Devant son poste, Ronald Reagan
Le président américain, candidat à sa réélection, profite de l’élan populaire autour du relais pour décrire une Amérique apaisée lors des quatre années de son premier mandat. « À San Francisco, on a vu un immigré vietnamien de 99 ans, son petit-fils sur les épaules, faire signe aux photographes et aux policiers au moment de passer le relais à une jeune femme noire de 19 ans poussant le fauteuil d’une dame blanche de 88 ans qui tenait la flamme », décrit Reagan. Une pause, théâtrale. « Ça, c’est l’Amérique ». Fin août 1984, le discours lance sa campagne durant laquelle il fera du petit bois de son adversaire démocrate.
Quand la torche visite la grande barrière de corail. Le relais de la flamme olympique a souvent été la cible de manifestants qui cherchaient à éteindre la flamme pour se faire entendre. Indépendantistes catalans en 1992 (déjà), opposants à la ligne de TGV Lyon-Turin en 2006, admirateurs de Barry Larkin munis d’un extincteur à Sydney en 2000… Cette même année, les organisateurs du relais veulent frapper un grand coup et faire voyager la torche le long de la grande barrière de corail. Sous l’eau, donc.
Une prouesse technique : pour que la flamme résiste à l’océan, il faut qu’elle brûle à 2000°C afin d’empêcher l’eau de s’introduire dans le tube. Une « capsule pyrotechnique » comme la décrit son créateur, qui permet d’obtenir trois minutes de feu au milieu des poissons.

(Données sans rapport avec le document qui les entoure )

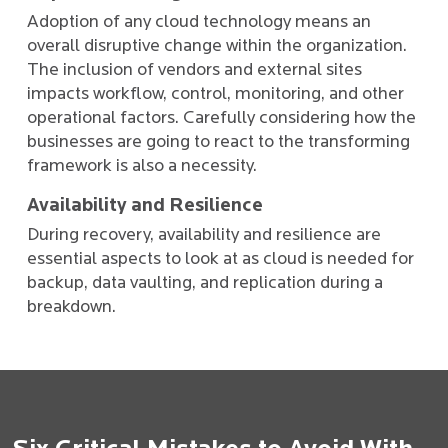
Adoption of any cloud technology means an
overall disruptive change within the organization.
The inclusion of vendors and external sites
impacts workflow, control, monitoring, and other
operational factors. Carefully considering how the
businesses are going to react to the transforming
framework is also a necessity.
Availability and Resilience
During recovery, availability and resilience are
essential aspects to look at as cloud is needed for
backup, data vaulting, and replication during a
breakdown.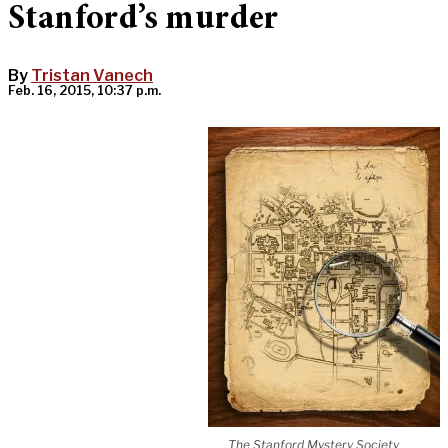
Stanford’s murder
By
Tristan Vanech
Feb. 16, 2015, 10:37 p.m.
The Stanford Mystery Society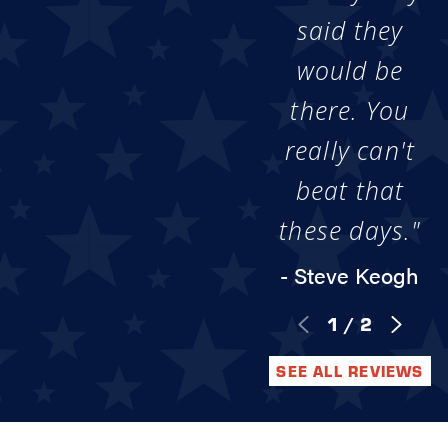
said they
would be
there. You
really can't
beat that
these days."
- Steve Keogh
1
/
2
SEE ALL REVIEWS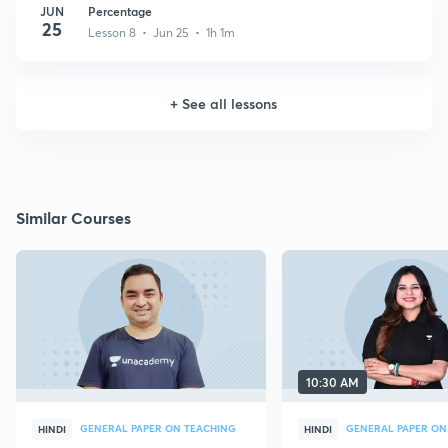
JUN
Percentage
25
Lesson 8 • Jun 25 • 1h 1m
+
See all lessons
Similar Courses
10:30 AM
GENERAL PAPER ON TEACHING
GENERAL PAPER ON
HINDI
HINDI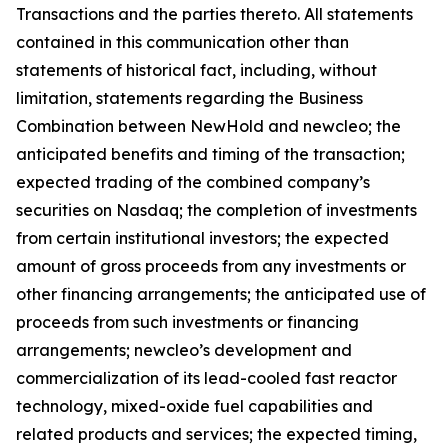
Transactions and the parties thereto. All statements
contained in this communication other than
statements of historical fact, including, without
limitation, statements regarding the Business
Combination between NewHold and newcleo; the
anticipated benefits and timing of the transaction;
expected trading of the combined company’s
securities on Nasdaq; the completion of investments
from certain institutional investors; the expected
amount of gross proceeds from any investments or
other financing arrangements; the anticipated use of
proceeds from such investments or financing
arrangements; newcleo’s development and
commercialization of its lead-cooled fast reactor
technology, mixed-oxide fuel capabilities and
related products and services; the expected timing,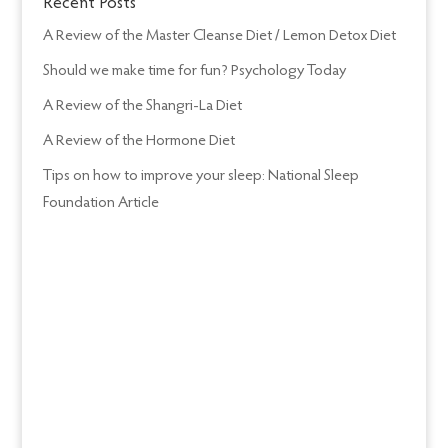
Recent Posts
A Review of the Master Cleanse Diet / Lemon Detox Diet
Should we make time for fun? Psychology Today
A Review of the Shangri-La Diet
A Review of the Hormone Diet
Tips on how to improve your sleep: National Sleep
Foundation Article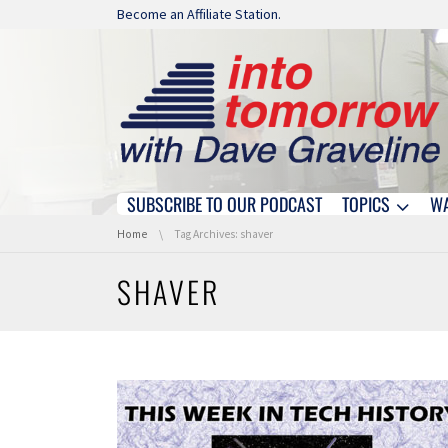
Skip navigation
Become an Affiliate Station.
SUBSCRIBE TO OUR PODCAST
TOPICS
W
Skip navigation
You are here:
Home
Tag Archives: shaver
SHAVER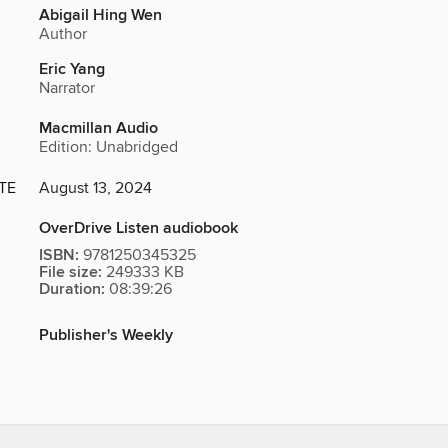
Abigail Hing Wen
Author
Eric Yang
Narrator
Macmillan Audio
Edition: Unabridged
TE
August 13, 2024
OverDrive Listen audiobook
ISBN:
9781250345325
File size:
249333 KB
Duration:
08:39:26
Publisher's Weekly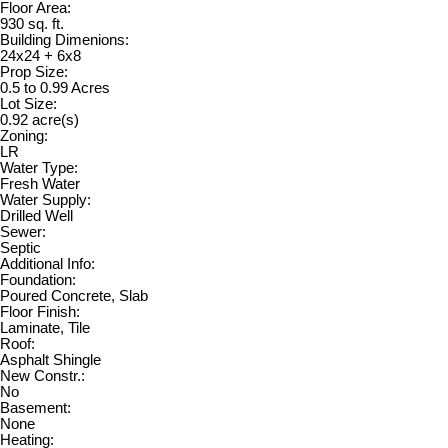
Floor Area:
930 sq. ft.
Building Dimenions:
24x24 + 6x8
Prop Size:
0.5 to 0.99 Acres
Lot Size:
0.92 acre(s)
Zoning:
LR
Water Type:
Fresh Water
Water Supply:
Drilled Well
Sewer:
Septic
Additional Info:
Foundation:
Poured Concrete, Slab
Floor Finish:
Laminate, Tile
Roof:
Asphalt Shingle
New Constr.:
No
Basement:
None
Heating:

Pas une seconde de plus. « C’étaient les limites de la capacité de la torche », déplore Charles Tegner à la BBC. Neuf mois de travail pour obtenir « des flammes bien visibles ». La photo fera le tour du monde, et la biologiste Wendy Craig Duncan avec : « Amener la torche olympique dans la grande barrière de corail constitue un rêve devenu réalité. »
Quand le poids de la torche pèse sur le moral des relayeurs. La plupart des relais de la torche olympique se font à pied. Il faut donc tenir à bout de bras un objet d’une soixantaine de centimètres de haut pendant un ou deux kilomètres. Pour les Jeux de Turin, c’est le prestigieux designer Pininfarina (qui dessine des voitures pour Ferrari, entre autres) qui est choisi. La torche de l’édition 2006 est superbe… mais très lourde. Plus de 2 kg, ce qui en fait la troisième plus pesante de l’histoire des Jeux.